[Start of section]
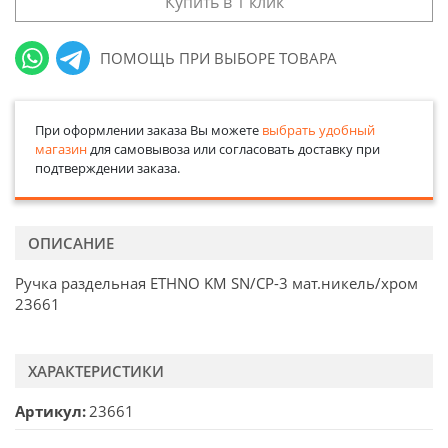
Купить в 1 клик
ПОМОЩЬ ПРИ ВЫБОРЕ ТОВАРА
При оформлении заказа Вы можете
выбрать удобный
магазин
для самовывоза или согласовать доставку при
подтверждении заказа.
ОПИСАНИЕ
Ручка раздельная ETHNO KM SN/CP-3 мат.никель/хром
23661
ХАРАКТЕРИСТИКИ
Артикул
23661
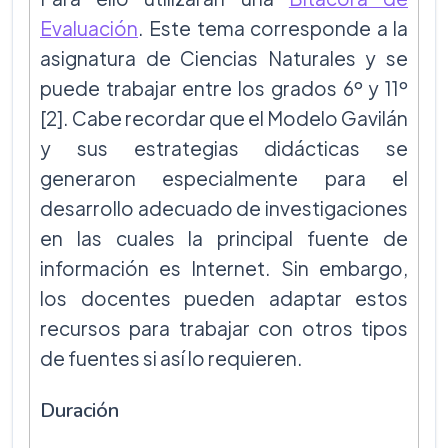
Evaluación
. Este tema corresponde a la
asignatura de Ciencias Naturales y se
puede trabajar entre los grados 6º y 11º
[2]. Cabe recordar que el Modelo Gavilán
y sus estrategias didácticas se
generaron especialmente para el
desarrollo adecuado de investigaciones
en las cuales la principal fuente de
información es Internet. Sin embargo,
los docentes pueden adaptar estos
recursos para trabajar con otros tipos
de fuentes si así lo requieren.
Duración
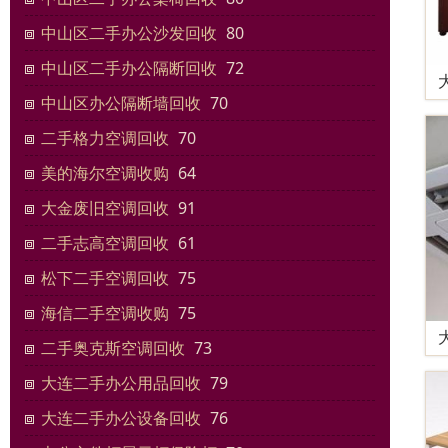
中山区二手办公沙发回收
80
中山区二手办公隔断回收
72
中山区办公隔断墙回收
70
二手格力空调回收
70
美的海尔空调收购
64
大金废旧空调回收
91
二手志高空调回收
61
松下二手空调回收
75
海信二手空调收购
75
二手奥克斯空调回收
73
大连二手办公用品回收
79
大连二手办公设备回收
76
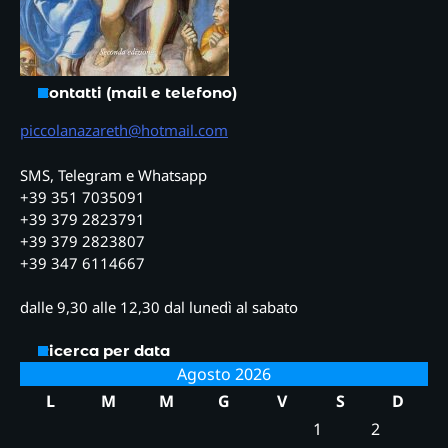
Contatti (mail e telefono)
piccolanazareth@hotmail.com
SMS, Telegram e Whatsapp
+39 351 7035091
+39 379 2823791
+39 379 2823807
+39 347 6114667
dalle 9,30 alle 12,30 dal lunedì al sabato
Ricerca per data
Agosto 2026
L
M
M
G
V
S
D
1
2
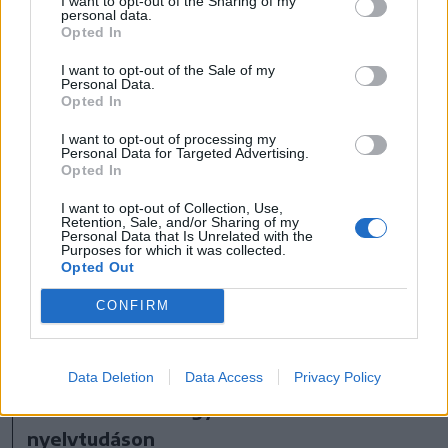
I want to opt-out of the Sharing of my
personal data.
Zsolt a szakmai felkészültséget jelölte meg
Opted In
elsődleges tényezőként. „Szerintem a
I want to opt-out of the Sale of my
legnagyobb segítség az, ha a szakmai tudásod
Personal Data.
Opted In
rendben van. Nagyon nagy segítség a
I want to opt-out of processing my
kapcsolati háló, de ha nem tudod elvégezni a
Personal Data for Targeted Advertising.
Opted In
munkát, akkor a kapcsolatok csak egy
bizonyos szintig fognak elvinni” – fogalmazott.
I want to opt-out of Collection, Use,
Retention, Sale, and/or Sharing of my
Véleménye szerint az igazi kiemelkedés záloga
Personal Data that Is Unrelated with the
Purposes for which it was collected.
a piacon az, ha a jelentkező rendelkezik az
Opted Out
adott munkakörnek megfelelő tudással,
CONFIRM
amelyet aztán képes tovább fejleszteni és
kiegészíteni.
Data Deletion
Data Access
Privacy Policy
Sok minden áll vagy bukik a román
nyelvtudáson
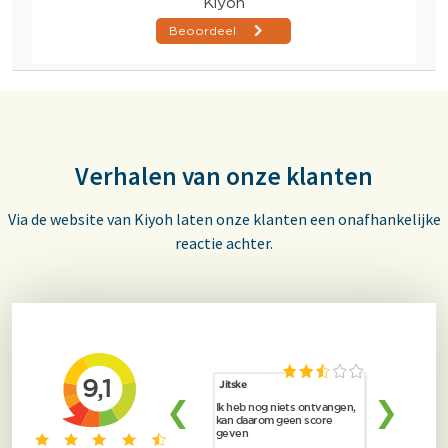
Verhalen van onze klanten
Via de website van Kiyoh laten onze klanten een onafhankelijke
reactie achter.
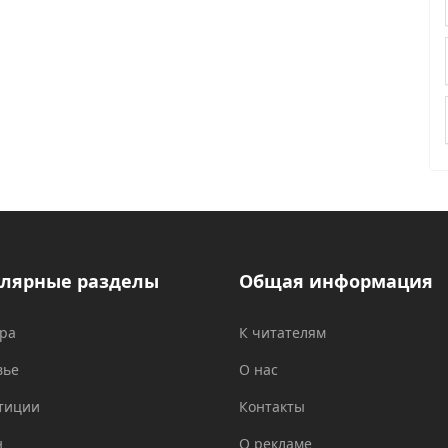
лярные разделы
Общая информация
ура
К читателям
вье
О нас
тиции
Контакты
н
О рекламе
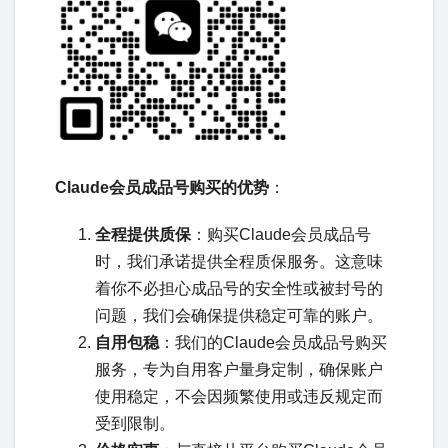
Claude会员成品号购买的优势
：
全程提供质保
：购买Claude会员成品号
时，我们承诺提供全程质保服务。这意味
着你不必担心成品号的安全性或被封号的
问题，我们会确保提供稳定可靠的账户。
自用包稳
：我们的Claude会员成品号购买
服务，专为自用客户量身定制，确保账户
使用稳定，不会因频繁使用或违反规定而
受到限制。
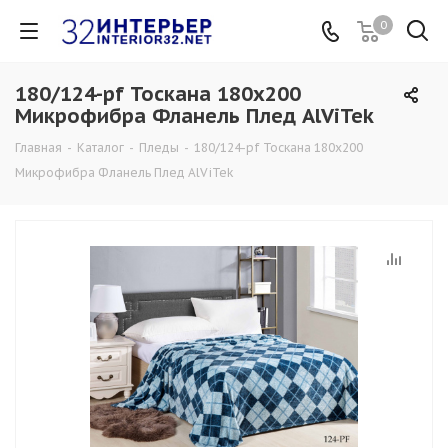
0
180/124-pf Тоскана 180х200
Микрофибра Фланель Плед AlViTek
Главная
-
Каталог
-
Пледы
-
180/124-pf Тоскана 180х200
Микрофибра Фланель Плед AlViTek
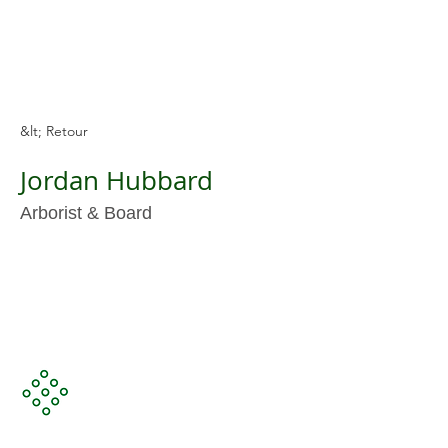
&lt; Retour
Jordan Hubbard
Arborist & Board
Fusionner les dernières technologies avec les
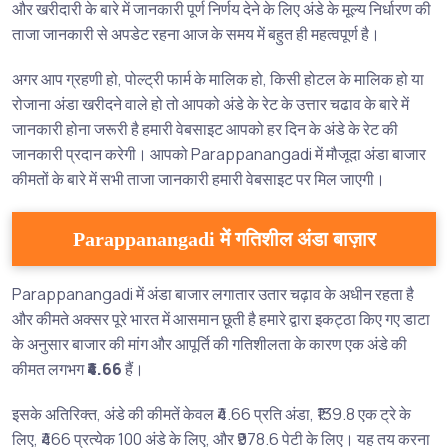
और खरीदारी के बारे में जानकारी पूर्ण निर्णय देने के लिए अंडे के मूल्य निर्धारण की
ताजा जानकारी से अपडेट रहना आज के समय में बहुत ही महत्वपूर्ण है।
अगर आप ग्रहणी हो, पोल्ट्री फार्म के मालिक हो, किसी होटल के मालिक हो या
रोजाना अंडा खरीदने वाले हो तो आपको अंडे के रेट के उत्तार चढाव के बारे में
जानकारी होना जरूरी है हमारी वेबसाइट आपको हर दिन के अंडे के रेट की
जानकारी प्रदान करेगी। आपको Parappanangadi में मौजूदा अंडा बाजार
कीमतों के बारे में सभी ताजा जानकारी हमारी वेबसाइट पर मिल जाएगी।
Parappanangadi में गतिशील अंडा बाज़ार
Parappanangadi में अंडा बाजार लगातार उतार चढ़ाव के अधीन रहता है
और कीमते अक्सर पूरे भारत में आसमान छूती है हमारे द्वारा इकट्ठा किए गए डाटा
के अनुसार बाजार की मांग और आपूर्ति की गतिशीलता के कारण एक अंडे की
कीमत लगभग
₹4.66
हैं।
इसके अतिरिक्त, अंडे की कीमतें केवल ₹4.66 प्रति अंडा, ₹139.8 एक ट्रे के
लिए, ₹466 प्रत्येक 100 अंडे के लिए, और ₹978.6 पेटी के लिए। यह तय करना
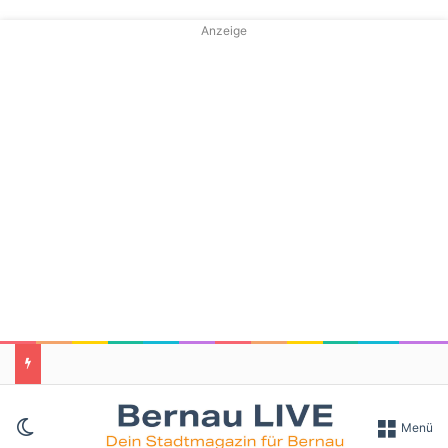
Anzeige
Skin umschalten
Menü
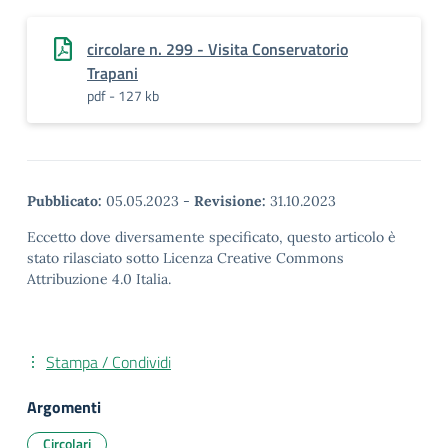
circolare n. 299 - Visita Conservatorio
Trapani
pdf - 127 kb
Pubblicato:
05.05.2023
-
Revisione:
31.10.2023
Eccetto dove diversamente specificato, questo articolo è
stato rilasciato sotto Licenza Creative Commons
Attribuzione 4.0 Italia.
Stampa / Condividi
Argomenti
Circolari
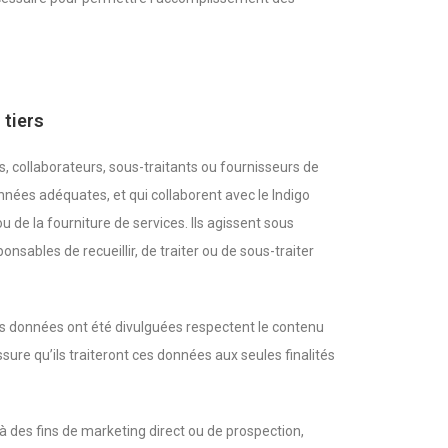
 tiers
 collaborateurs, sous-traitants ou fournisseurs de
nnées adéquates, et qui collaborent avec le Indigo
u de la fourniture de services. Ils agissent sous
onsables de recueillir, de traiter ou de sous-traiter
ces données ont été divulguées respectent le contenu
ssure qu’ils traiteront ces données aux seules finalités
à des fins de marketing direct ou de prospection,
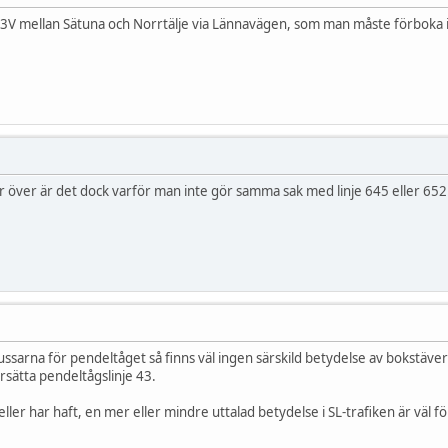
53V mellan Sätuna och Norrtälje via Lännavägen, som man måste förboka 
 över är det dock varför man inte gör samma sak med linje 645 eller 652.
ssarna för pendeltåget så finns väl ingen särskild betydelse av bokstävern
rsätta pendeltågslinje 43.
ller har haft, en mer eller mindre uttalad betydelse i SL-trafiken är väl fö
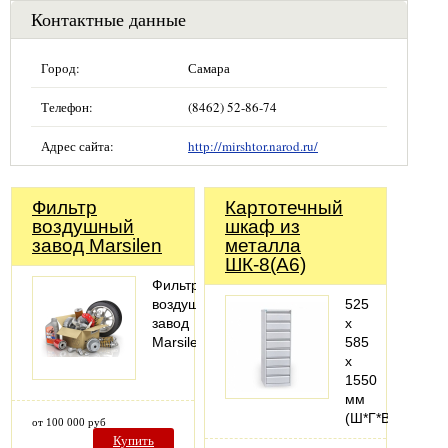
Контактные данные
Город:
Самара
Телефон:
(8462) 52-86-74
Адрес сайта:
http://mirshtor.narod.ru/
Фильтр
Картотечный
воздушный
шкаф из
завод Marsilen
металла
ШК-8(А6)
Фильтр
воздушный
525
завод
х
Marsilen
585
х
1550
мм
(Ш*Г*В)
от 100 000 руб
Купить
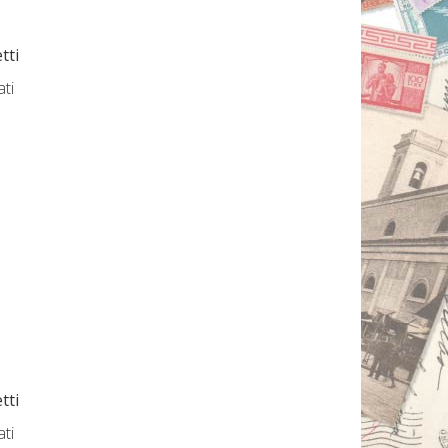
tti
ati
tti
ati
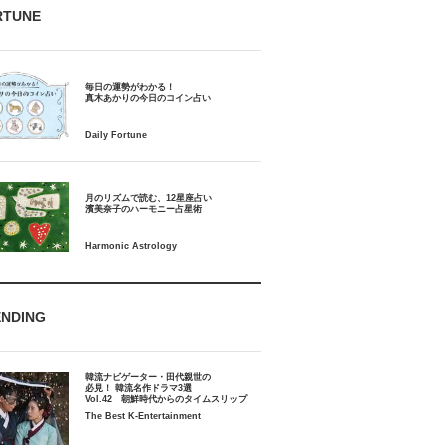
RTUNE
毎日の運勢がわかる！
月のリズムで読む、12星座占い
ENDING
韓流ナビゲーター・田代親世の
必見！ 韓流名作ドラマ3選
Vol.42 朝鮮時代からのタイムスリップ
The Best K-Entertainment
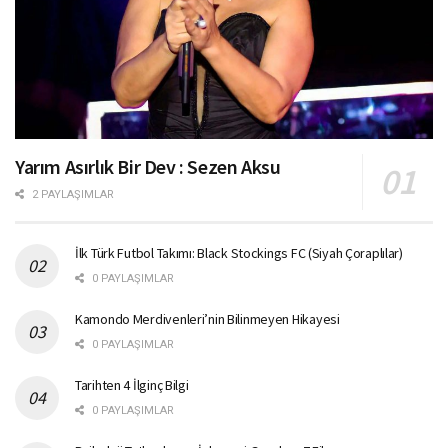
Yarım Asırlık Bir Dev : Sezen Aksu
2 PAYLAŞIMLAR
İlk Türk Futbol Takımı: Black Stockings FC (Siyah Çoraplılar)
0 PAYLAŞIMLAR
Kamondo Merdivenleri’nin Bilinmeyen Hikayesi
0 PAYLAŞIMLAR
Tarihten 4 İlginç Bilgi
0 PAYLAŞIMLAR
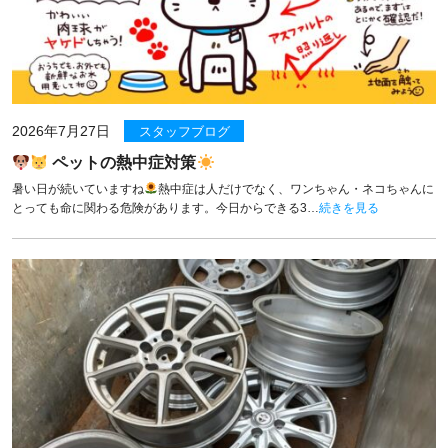
2026年7月27日
スタッフブログ
ペットの熱中症対策
暑い日が続いていますね
熱中症は人だけでなく、ワンちゃん・ネコちゃんに
とっても命に関わる危険があります。今日からできる3…
続きを見る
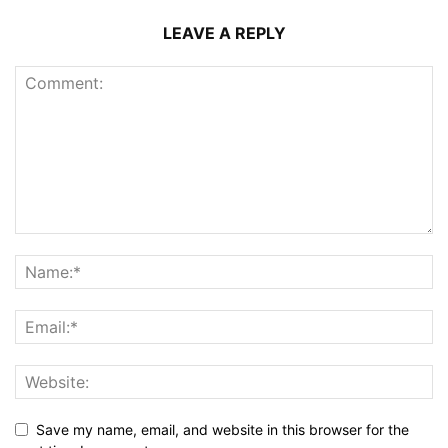
LEAVE A REPLY
Save my name, email, and website in this browser for the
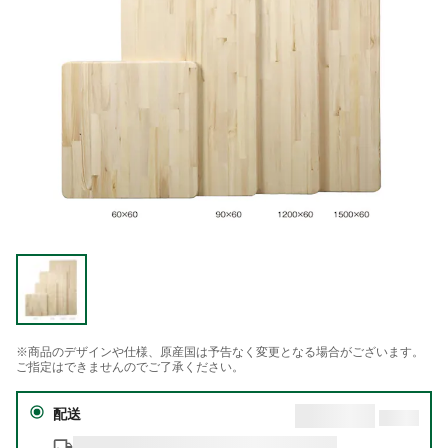
※商品のデザインや仕様、原産国は予告なく変更となる場合がございます。
ご指定はできませんのでご了承ください。
配送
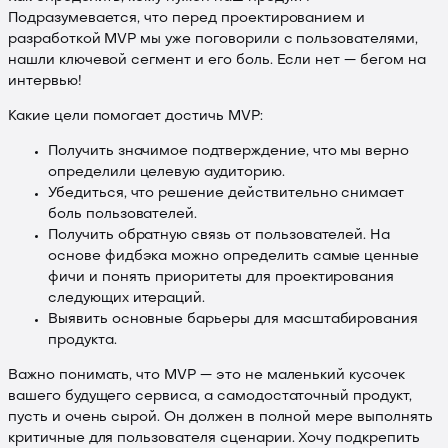
Подразумевается, что перед проектированием и
разработкой MVP мы уже поговорили с пользователями,
нашли ключевой сегмент и его боль. Если нет — бегом на
интервью!
Какие цели помогает достичь MVP:
Получить значимое подтверждение, что мы верно
определили целевую аудиторию.
Убедиться, что решение действительно снимает
боль пользователей.
Получить обратную связь от пользователей. На
основе фидбэка можно определить самые ценные
фичи и понять приоритеты для проектирования
следующих итераций.
Выявить основные барьеры для масштабирования
продукта.
Важно понимать, что MVP — это не маленький кусочек
вашего будущего сервиса, а самодостаточный продукт,
пусть и очень сырой. Он должен в полной мере выполнять
критичные для пользователя сценарии. Хочу подкрепить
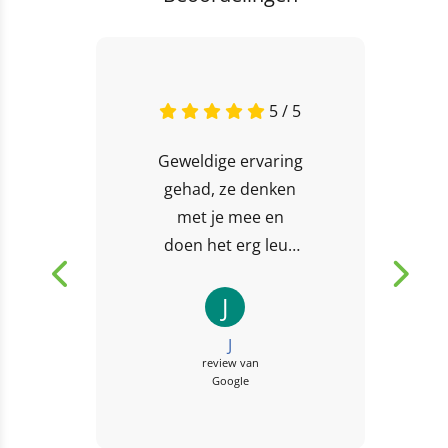
5 / 5
Geweldige ervaring
gehad, ze denken
met je mee en
doen het erg leuk
met de Kids. Fijn
ervaren team!!!
J
J
review van
Google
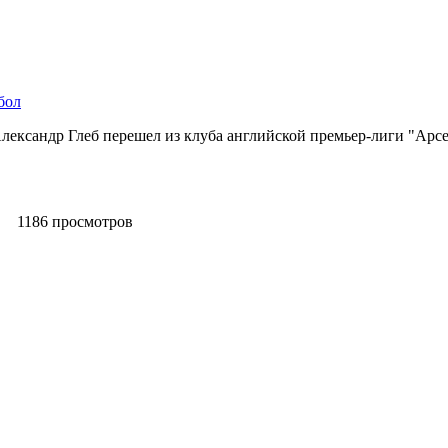
бол
лександр Глеб перешел из клуба английской премьер-лиги "Арсе
1186 просмотров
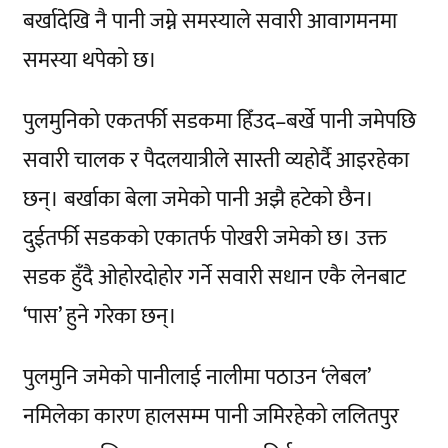
बर्खादेखि नै पानी जम्ने समस्याले सवारी आवागमनमा
समस्या थपेको छ।
पुलमुनिको एकतर्फी सडकमा हिँउद–बर्खे पानी जमेपछि
सवारी चालक र पैदलयात्रीले सास्ती व्यहोर्दै आइरहेका
छन्। बर्खाका बेला जमेको पानी अझै हटेको छैन।
दुईतर्फी सडकको एकातर्फ पोखरी जमेको छ। उक्त
सडक हुँदै ओहोरदोहोर गर्ने सवारी सधान एकै लेनबाट
‘पास’ हुने गरेका छन्।
पुलमुनि जमेको पानीलाई नालीमा पठाउन ‘लेबल’
नमिलेका कारण हालसम्म पानी जमिरहेको ललितपुर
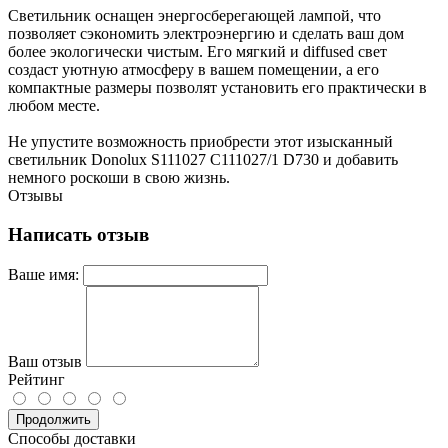
Светильник оснащен энергосберегающей лампой, что
позволяет сэкономить электроэнергию и сделать ваш дом
более экологически чистым. Его мягкий и diffused свет
создаст уютную атмосферу в вашем помещении, а его
компактные размеры позволят установить его практически в
любом месте.
Не упустите возможность приобрести этот изысканный
светильник Donolux S111027 C111027/1 D730 и добавить
немного роскоши в свою жизнь.
Отзывы
Написать отзыв
Ваше имя:
Ваш отзыв
Рейтинг
Продолжить
Способы доставки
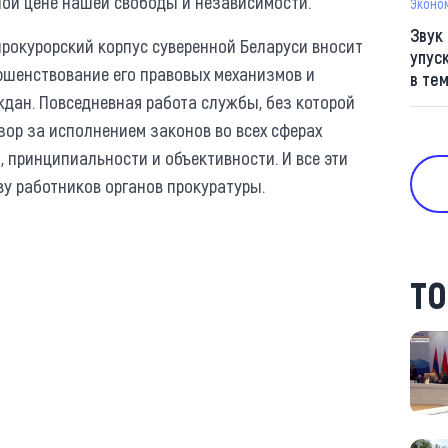
нной цене нашей свободы и независимости.
Эконо
Звук
прокурорский корпус суверенной Беларуси вносит
упус
ершенствование его правовых механизмов и
в те
ждан. Повседневная работа службы, без которой
зор за исполнением законов во всех сферах
 принципиальности и объективности. И все эти
у работников органов прокуратуры.
ТО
[End of section]
Work request – Count the lines in the entries above that contain the word "données", and give only that number.

Written response – 2